Though whatever language you say it in, trusting someone does cause them to be more trustworthy

5 replies
  1. Bwhipple
    Bwhipple says:

    Right on, Charlie.  Good piece, as usual. I think the flaw is that Dr. Zak is trying too hard to find a causal relationship.

    It is like the Cheerio’s advertisement, where they link eating more whole grain with heart health. The ad says scientists have discovered that people who eat whole grains tend to have fewer heart attacks.  The implication in the advertisement is that if you eat more whole grains you will have lower risk of a heart attack. 

    The observation is undoubtedly true, but we should not think that going out and eating a bunch of Cheerios will prevent us from having  a heart attack.  What the advertisement fails to point out is that people who tend to eat more whole grains are much more conscientious about their health in general including diet, exercise, and other life habits. That is the true causal relationship.

    If you want to lower your risk of a heart attack, then change your life habits; don’t just go out and buy Cheerios. 

    Reply
    • Charles H. Green
      Charles H. Green says:

      Thanks Bob, always appreciate your perspective. 

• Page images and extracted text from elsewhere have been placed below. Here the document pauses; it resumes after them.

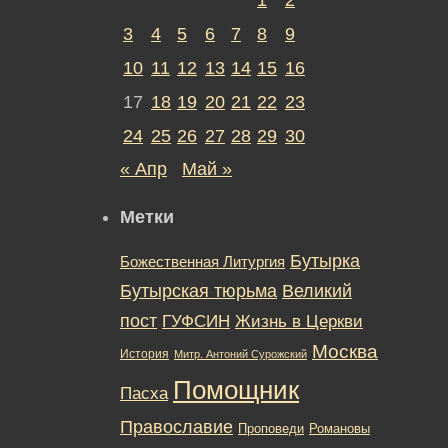
3
4
5
6
7
8
9
10
11
12
13
14
15
16
17
18
19
20
21
22
23
24
25
26
27
28
29
30
« Апр
Май »
Метки
Бутырка
Божественная Литургия
Бутырская тюрьма
Великий
пост
ГУФСИН
Жизнь в Церкви
Москва
История
Митр. Антоний Сурожский
Помощник
Пасха
Православие
Романовы
Проповеди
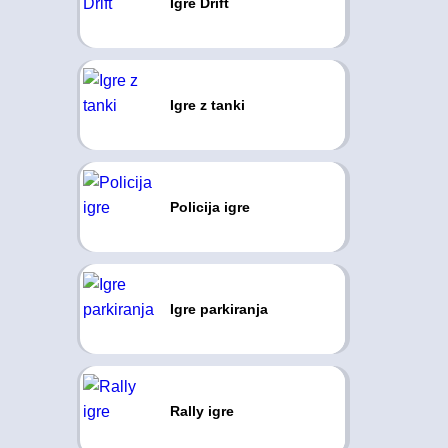
Igre Drift
Igre z tanki
Policija igre
Igre parkiranja
Rally igre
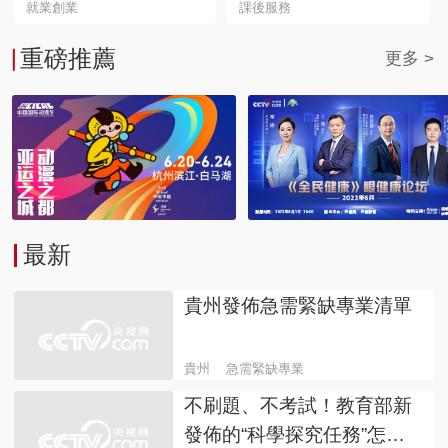
就業創業
課後服務
重磅推薦
更多 >
最新
貴州發佈急需緊缺專業清單
貴州
急需緊缺專業
不刷題、不考試！教育部新
發佈的“科學探究任務”怎麼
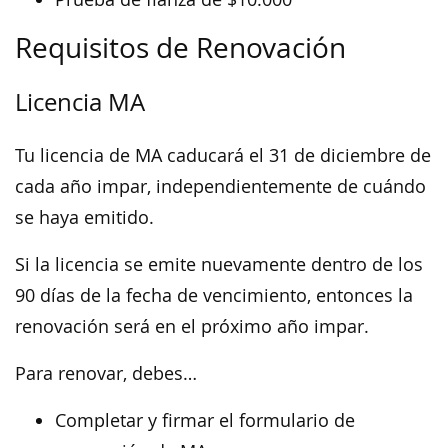
Requisitos de Renovación
Licencia MA
Tu licencia de MA caducará el 31 de diciembre de
cada año impar, independientemente de cuándo
se haya emitido.
Si la licencia se emite nuevamente dentro de los
90 días de la fecha de vencimiento, entonces la
renovación será en el próximo año impar.
Para renovar, debes…
Completar y firmar el formulario de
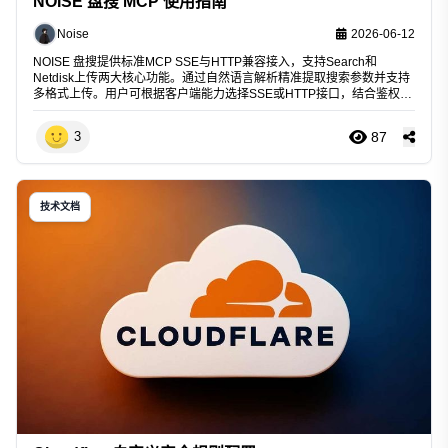
NOISE 盘搜 MCP 使用指南
Noise
2026-06-12
NOISE 盘搜提供标准MCP SSE与HTTP兼容接入，支持Search和
Netdisk上传两大核心功能。通过自然语言解析精准提取搜索参数并支持
多格式上传。用户可根据客户端能力选择SSE或HTTP接口，结合鉴权与
Token配置，实现AI快速调用盘搜资源。
87
3
技术文档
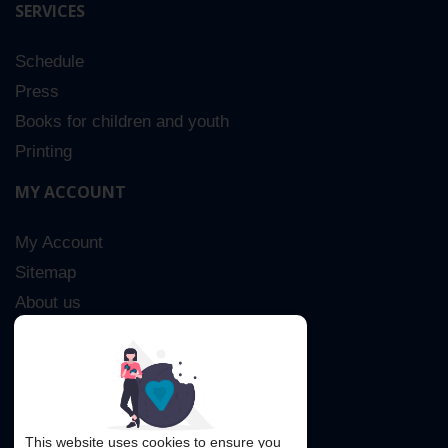
SERVICES
Schedule
Press
Books for children and youth
Printing
MY ACCOUNT
My Account
Sitemap
About us
Advanced Search
Contact Us
This website uses cookies to ensure you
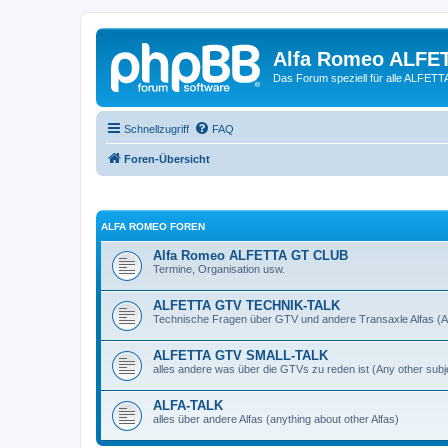
Alfa Romeo ALFE
Das Forum speziell für alle ALFE
Schnellzugriff
FAQ
Foren-Übersicht
ALFA ROMEO FOREN
Alfa Romeo ALFETTA GT CLUB
Termine, Organisation usw.
ALFETTA GTV TECHNIK-TALK
Technische Fragen über GTV und andere Transaxle Alfas (An
ALFETTA GTV SMALL-TALK
alles andere was über die GTVs zu reden ist (Any other subj
ALFA-TALK
alles über andere Alfas (anything about other Alfas)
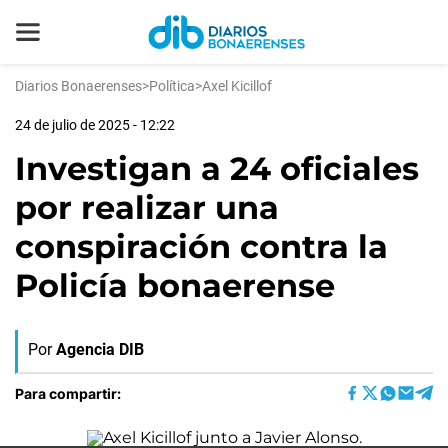
Diarios Bonaerenses
>
Política
>
Axel Kicillof
24 de julio de 2025 - 12:22
Investigan a 24 oficiales
por realizar una
conspiración contra la
Policía bonaerense
Por
Agencia DIB
Para compartir:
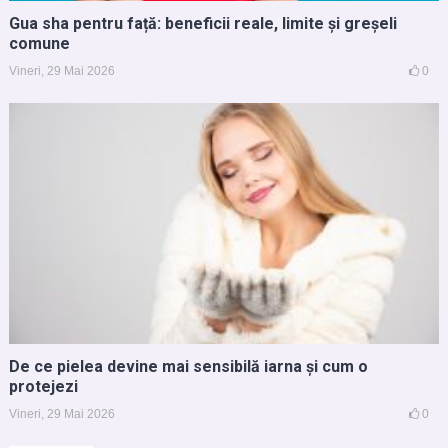
Gua sha pentru față: beneficii reale, limite și greșeli
comune
Vineri, 29 Mai 2026
0
De ce pielea devine mai sensibilă iarna și cum o
protejezi
Vineri, 29 Mai 2026
0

      I totally agree with you about the Cheerios example; it’s amazing how many of those multi-colinear examples abound in advertising. And that doesn’t even touch the “if you drink X beer you’ll get the pretty girls…” thing.

      The causal issues can get complex. I could actually believe pretty easily that oxytocin is the direct chemical agent for a set of physiological reactions. But even if so, that raises several other questions.  

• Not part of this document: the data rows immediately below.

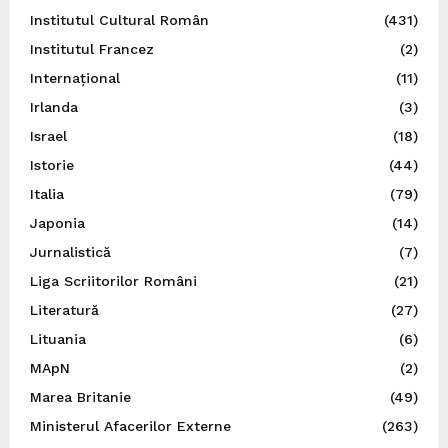
Institutul Cultural Român
(431)
Institutul Francez
(2)
Internațional
(11)
Irlanda
(3)
Israel
(18)
Istorie
(44)
Italia
(79)
Japonia
(14)
Jurnalistică
(7)
Liga Scriitorilor Români
(21)
Literatură
(27)
Lituania
(6)
MApN
(2)
Marea Britanie
(49)
Ministerul Afacerilor Externe
(263)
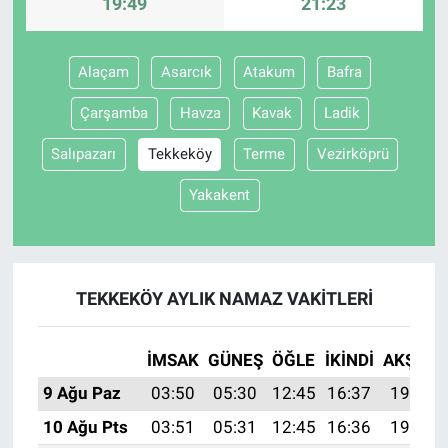
19:49
21:23
Alaçam
Asarcık
Atakum
Bafra
Çarşamba
Havza
Kavak
Ladik
Salıpazarı
Tekkeköy
Terme
Vezirköprü
Yakakent
TEKKEKÖY AYLIK NAMAZ VAKITLERI
İMSAK
GÜNEŞ
ÖĞLE
İKINDI
AKŞAM
9 Ağu Paz
03:50
05:30
12:45
16:37
19:49
10 Ağu Pts
03:51
05:31
12:45
16:36
19:48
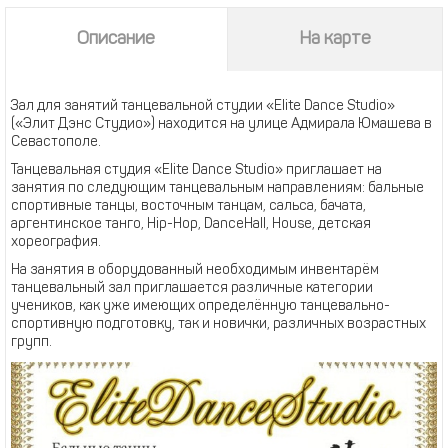
Описание
На карте
Зал для занятий танцевальной студии «Elite Dance Studio»
(«Элит Дэнс Студио») находится на улице Адмирала Юмашева в
Севастополе.
Танцевальная студия «Elite Dance Studio» приглашает на
занятия по следующим танцевальным направлениям: бальные
спортивные танцы, восточным танцам, сальса, бачата,
аргентинское танго, Hip-Hop, DanceHall, House, детская
хореография.
На занятия в оборудованный необходимым инвентарём
танцевальный зал приглашается различные категории
учеников, как уже имеющих определённую танцевально-
спортивную подготовку, так и новички, различных возрастных
групп.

      First, are those reactions what we call ‘trust’? Or do they also include optimism, generosity, beneficence, mellow-ness; and what’s the difference? That is, what is the thing that we are claiming is caused, even if there’s no doubt of a causal driver of a reaction?

      Then there’s the issue I was trying to get it regarding description. If I give a toast at a wedding, do I really add anything by way of explanation when I say that the toast was ’caused’ by the chemical reaction which drove me to raise my arm as the result of a series of neurochemical transmissions from my brain?  

      We might as well say education is ’caused’ by the chemical reactions in my eyes resulting from the reflection of light off the patterns of ink in a thing we call a ‘book.’

      I’m not being very precise about this, but somehow merely describing something just feels like it falls short of giving an explanation, even if there’s something to the causal connection. Nor does eating Cheerios particularly ‘explain’ good heart health. 

      Reply
  2. David Gebler
    David Gebler says:

    Excellent insights Charlie.
    Zak’s premise confirms one of our greatest challenges in developing trust-based and values-based organizations: he feeds the notion that magic pills will solve the problem. How many people read that article thinking that if they could just take some oxytocin they will have trusted relationships.
    Rarely does one see cause and effect so mixed up.

    David Gebler is the President of Skout Group, LLC and the author of The 3 Power Values: How Commitment, Integrity and Transparency Clear the Roadblocks to Performance (2012 Wiley)

    Reply
  3. Worldcitizenjs
    Worldcitizenjs says:

    It’s a matter of competing ideologies, Charles. He thinks like a scientist. Then, again, he is one. Actually, there are multiple explanations for everything. Every book on the shelf claims it’s reasoning is correct, too. Do they not?
         Are you Charles? Charlie? If he did not have the technology to find that little molecule would there be a thing called Oxytocin? (How small is that molecule to him? How small is it to you? How small is it in a microscope? How do we use the “diminutive” in speech?)
         Do you remember our email discussion about “ideology”? But no one else HAD that discussion, except you and I.